ТЕКСТОВЫЙ ФРАГМЕНТ –
====

Некоторое время спустя, уже после того, как русские основали Перовский форт, дамбу разрушили, и Яны-Дарья вновь стала орошать регион. Однако Сыр-Дарья к тому времени обмелела уже настолько, что пароходы из Аральского моря едва могли подняться по ней до Ташкента. Старый канал снова перекрыли, и тысячи акров ранее плодородной территории теперь являют собой высохшую пустыню.
От Яны-Дарьи мы проехали без остановки шестьдесят верст, то есть сорок миль. Должен отметить поразительную выносливость киргизских лошадей. К этому моменту мы проделали путь в триста миль, а мой миниатюрный скакун, невзирая на свое сходство со скелетом, вез меня так же бодро и весело, как в тот день, когда мы выехали из Казалинска, причиной чему, возможно, служила перемена корма с травы на ячмень. Во всем касающемся хода мы склонны очень высоко оценивать английских коней, и это вполне заслуженно; но, когда речь заходит о выносливости, я весьма сомневаюсь в том, что наши крупные сытые лошади смогут конкурировать со своими мелкими полуголодными сородичами из Киргизии. Это обстоятельство нужно крепко держать в уме на случай дальнейших осложнений на Востоке.

====

ВЫБРАННЫЕ СТРОКИ –
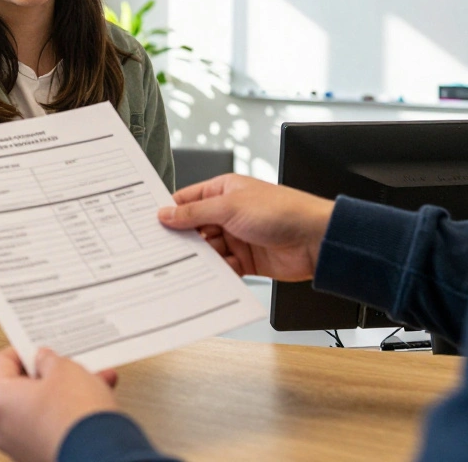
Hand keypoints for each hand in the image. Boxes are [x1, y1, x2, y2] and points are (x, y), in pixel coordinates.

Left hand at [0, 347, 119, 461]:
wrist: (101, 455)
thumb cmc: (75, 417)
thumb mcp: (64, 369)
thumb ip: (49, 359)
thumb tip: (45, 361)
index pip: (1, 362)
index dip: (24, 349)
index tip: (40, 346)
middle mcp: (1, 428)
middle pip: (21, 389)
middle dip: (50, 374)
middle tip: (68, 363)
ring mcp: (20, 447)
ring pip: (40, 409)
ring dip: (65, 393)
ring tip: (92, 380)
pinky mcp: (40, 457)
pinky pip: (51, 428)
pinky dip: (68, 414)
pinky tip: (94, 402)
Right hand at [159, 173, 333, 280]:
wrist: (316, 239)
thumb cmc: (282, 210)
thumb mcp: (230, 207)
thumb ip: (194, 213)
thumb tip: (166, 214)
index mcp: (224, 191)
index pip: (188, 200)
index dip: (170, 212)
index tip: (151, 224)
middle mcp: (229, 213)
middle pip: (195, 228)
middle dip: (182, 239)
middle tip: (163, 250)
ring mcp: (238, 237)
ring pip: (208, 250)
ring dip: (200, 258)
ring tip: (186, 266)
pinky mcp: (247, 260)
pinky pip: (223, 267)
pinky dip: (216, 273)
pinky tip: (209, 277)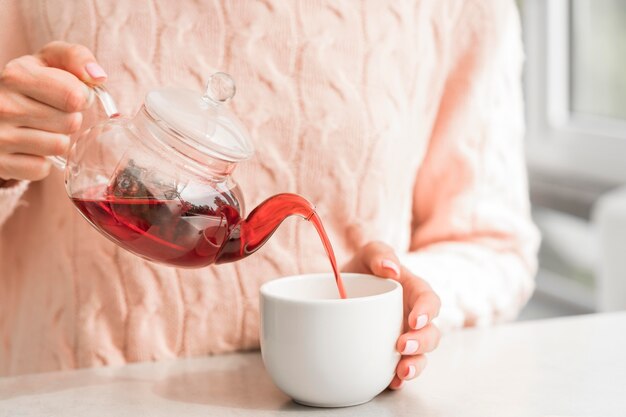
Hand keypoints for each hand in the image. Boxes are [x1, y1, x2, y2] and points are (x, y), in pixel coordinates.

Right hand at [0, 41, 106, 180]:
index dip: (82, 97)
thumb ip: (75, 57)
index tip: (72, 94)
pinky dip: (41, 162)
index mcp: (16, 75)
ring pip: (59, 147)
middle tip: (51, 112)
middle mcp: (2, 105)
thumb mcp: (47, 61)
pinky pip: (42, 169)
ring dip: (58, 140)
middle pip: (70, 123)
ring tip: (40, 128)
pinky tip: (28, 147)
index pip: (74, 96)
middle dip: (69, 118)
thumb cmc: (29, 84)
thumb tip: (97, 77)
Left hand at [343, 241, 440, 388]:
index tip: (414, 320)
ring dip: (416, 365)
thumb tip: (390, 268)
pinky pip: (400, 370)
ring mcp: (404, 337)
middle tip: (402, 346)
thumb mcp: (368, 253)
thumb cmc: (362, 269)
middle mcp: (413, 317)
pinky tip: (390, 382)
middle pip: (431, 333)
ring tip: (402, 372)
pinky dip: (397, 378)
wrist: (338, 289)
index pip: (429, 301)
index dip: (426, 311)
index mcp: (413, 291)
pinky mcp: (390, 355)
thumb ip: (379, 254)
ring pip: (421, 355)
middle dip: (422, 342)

====

УСЛОВИЯ ЗАДАНИЯ –
**1.** Как по-английски звучит предложение из текстового фрагмента «Должен отметить поразительную выносливость киргизских лошадей.»?
**2.** Ответьте на вопросы по текстовому фрагменту:
(a) Докуда пароходы из Аральского моря едва могли подняться по обмелевшей Сыр-Дарье?
(b) Сколько верст проехали без остановки от Яны-Дарьи?
(c) Из какого места выехали путники?

ОТВЕТЫ ПО ПУНКТАМ –
**1.** I must note the remarkable endurance of the Kirghiz horses.

**2.**
(a) До Ташкента.
(b) Шестьдесят верст, то есть сорок миль.
(c) Из Казалинска.